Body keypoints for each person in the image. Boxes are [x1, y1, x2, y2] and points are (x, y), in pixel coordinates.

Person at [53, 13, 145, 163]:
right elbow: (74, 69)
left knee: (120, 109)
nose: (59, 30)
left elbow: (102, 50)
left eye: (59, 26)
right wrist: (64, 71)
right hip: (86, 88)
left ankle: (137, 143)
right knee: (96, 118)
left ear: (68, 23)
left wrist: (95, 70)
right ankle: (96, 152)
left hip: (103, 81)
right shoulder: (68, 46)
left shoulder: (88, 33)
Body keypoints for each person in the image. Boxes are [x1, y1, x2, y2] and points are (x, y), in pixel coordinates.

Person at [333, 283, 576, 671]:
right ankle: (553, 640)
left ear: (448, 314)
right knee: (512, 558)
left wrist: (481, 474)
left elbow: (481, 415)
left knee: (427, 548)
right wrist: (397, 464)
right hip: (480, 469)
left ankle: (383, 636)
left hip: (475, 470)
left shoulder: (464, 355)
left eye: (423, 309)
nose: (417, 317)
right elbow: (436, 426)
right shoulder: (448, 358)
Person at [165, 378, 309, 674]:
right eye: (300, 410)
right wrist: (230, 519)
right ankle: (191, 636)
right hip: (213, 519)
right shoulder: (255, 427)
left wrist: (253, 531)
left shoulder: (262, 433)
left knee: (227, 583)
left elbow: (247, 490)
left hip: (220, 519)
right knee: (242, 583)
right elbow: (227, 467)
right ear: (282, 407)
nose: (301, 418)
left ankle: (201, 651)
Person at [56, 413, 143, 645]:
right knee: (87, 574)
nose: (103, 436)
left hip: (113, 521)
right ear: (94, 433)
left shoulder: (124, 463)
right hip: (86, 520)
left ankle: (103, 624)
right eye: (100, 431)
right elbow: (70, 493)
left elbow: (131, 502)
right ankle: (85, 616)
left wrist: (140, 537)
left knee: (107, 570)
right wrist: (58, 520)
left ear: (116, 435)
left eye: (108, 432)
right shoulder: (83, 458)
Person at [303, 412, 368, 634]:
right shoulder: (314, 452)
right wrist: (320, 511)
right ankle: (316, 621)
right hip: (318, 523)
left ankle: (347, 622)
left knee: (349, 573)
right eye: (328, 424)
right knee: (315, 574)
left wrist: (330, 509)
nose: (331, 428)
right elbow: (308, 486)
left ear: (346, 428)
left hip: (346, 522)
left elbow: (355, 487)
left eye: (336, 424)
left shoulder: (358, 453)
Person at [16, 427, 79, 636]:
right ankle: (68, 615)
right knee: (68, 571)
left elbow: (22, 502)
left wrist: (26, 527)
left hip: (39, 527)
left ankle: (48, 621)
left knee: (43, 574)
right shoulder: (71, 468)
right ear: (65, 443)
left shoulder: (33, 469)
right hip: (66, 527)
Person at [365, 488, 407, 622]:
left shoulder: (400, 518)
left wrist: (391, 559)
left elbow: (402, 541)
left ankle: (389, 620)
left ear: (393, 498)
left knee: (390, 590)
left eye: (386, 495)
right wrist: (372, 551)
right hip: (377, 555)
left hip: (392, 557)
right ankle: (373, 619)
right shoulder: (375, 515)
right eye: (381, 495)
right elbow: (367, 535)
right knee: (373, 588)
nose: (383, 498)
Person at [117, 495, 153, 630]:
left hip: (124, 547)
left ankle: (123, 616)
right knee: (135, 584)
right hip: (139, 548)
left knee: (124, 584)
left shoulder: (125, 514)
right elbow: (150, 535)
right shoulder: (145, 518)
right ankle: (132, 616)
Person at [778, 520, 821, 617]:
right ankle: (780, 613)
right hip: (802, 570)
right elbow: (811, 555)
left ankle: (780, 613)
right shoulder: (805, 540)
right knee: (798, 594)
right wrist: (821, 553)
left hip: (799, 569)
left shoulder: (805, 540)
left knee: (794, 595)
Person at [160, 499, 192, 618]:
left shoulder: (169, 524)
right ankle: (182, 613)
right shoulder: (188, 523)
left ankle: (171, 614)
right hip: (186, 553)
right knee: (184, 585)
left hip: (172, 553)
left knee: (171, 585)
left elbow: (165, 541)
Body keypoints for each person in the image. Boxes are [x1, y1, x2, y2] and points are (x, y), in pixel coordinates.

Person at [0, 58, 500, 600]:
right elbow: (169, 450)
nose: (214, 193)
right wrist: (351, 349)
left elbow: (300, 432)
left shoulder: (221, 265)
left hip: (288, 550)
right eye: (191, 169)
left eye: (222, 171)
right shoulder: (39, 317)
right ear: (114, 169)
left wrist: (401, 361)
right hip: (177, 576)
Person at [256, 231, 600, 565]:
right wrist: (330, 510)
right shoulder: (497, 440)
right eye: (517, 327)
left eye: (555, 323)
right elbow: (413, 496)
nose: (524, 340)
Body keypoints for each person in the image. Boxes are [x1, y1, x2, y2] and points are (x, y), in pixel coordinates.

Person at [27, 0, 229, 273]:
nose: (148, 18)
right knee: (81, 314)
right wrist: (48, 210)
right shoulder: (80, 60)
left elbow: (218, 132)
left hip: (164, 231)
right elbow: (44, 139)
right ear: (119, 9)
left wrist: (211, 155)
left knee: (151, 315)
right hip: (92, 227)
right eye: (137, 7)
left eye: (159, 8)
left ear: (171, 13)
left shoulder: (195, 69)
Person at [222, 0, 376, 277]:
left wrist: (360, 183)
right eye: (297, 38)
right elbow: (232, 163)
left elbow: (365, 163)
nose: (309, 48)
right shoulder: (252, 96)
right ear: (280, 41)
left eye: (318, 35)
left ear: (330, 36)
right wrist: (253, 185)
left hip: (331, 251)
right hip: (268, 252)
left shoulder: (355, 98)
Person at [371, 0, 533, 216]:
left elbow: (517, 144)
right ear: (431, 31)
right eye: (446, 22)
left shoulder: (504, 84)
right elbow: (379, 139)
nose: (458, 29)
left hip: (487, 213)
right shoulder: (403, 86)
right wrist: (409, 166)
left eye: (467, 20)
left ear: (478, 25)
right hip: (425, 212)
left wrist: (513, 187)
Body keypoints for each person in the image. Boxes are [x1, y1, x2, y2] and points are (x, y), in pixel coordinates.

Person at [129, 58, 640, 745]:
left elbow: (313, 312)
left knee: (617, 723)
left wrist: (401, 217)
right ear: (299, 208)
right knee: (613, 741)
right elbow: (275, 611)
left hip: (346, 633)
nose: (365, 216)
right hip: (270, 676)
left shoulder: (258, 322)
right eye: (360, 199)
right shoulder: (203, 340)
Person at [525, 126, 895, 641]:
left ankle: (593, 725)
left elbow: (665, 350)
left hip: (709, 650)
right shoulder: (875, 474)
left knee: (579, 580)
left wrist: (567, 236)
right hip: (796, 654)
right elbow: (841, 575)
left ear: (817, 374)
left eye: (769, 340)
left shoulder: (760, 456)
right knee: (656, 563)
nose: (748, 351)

◆ ◆ ◆ ◆

# Assignment:
Where the listing above reaches the line that contains "left shoulder: (358, 453)", start retyping, and finish with the line that contains "left ear: (393, 498)"; reproduce those lines exactly and no others.

# Answer for the task:
left shoulder: (358, 453)
Person at [16, 427, 79, 636]:
right ankle: (68, 615)
right knee: (68, 571)
left elbow: (22, 502)
left wrist: (26, 527)
left hip: (39, 527)
left ankle: (48, 621)
left knee: (43, 574)
right shoulder: (71, 468)
right ear: (65, 443)
left shoulder: (33, 469)
right hip: (66, 527)
Person at [365, 488, 407, 622]:
left shoulder: (400, 518)
left wrist: (391, 559)
left elbow: (402, 541)
left ankle: (389, 620)
left ear: (393, 498)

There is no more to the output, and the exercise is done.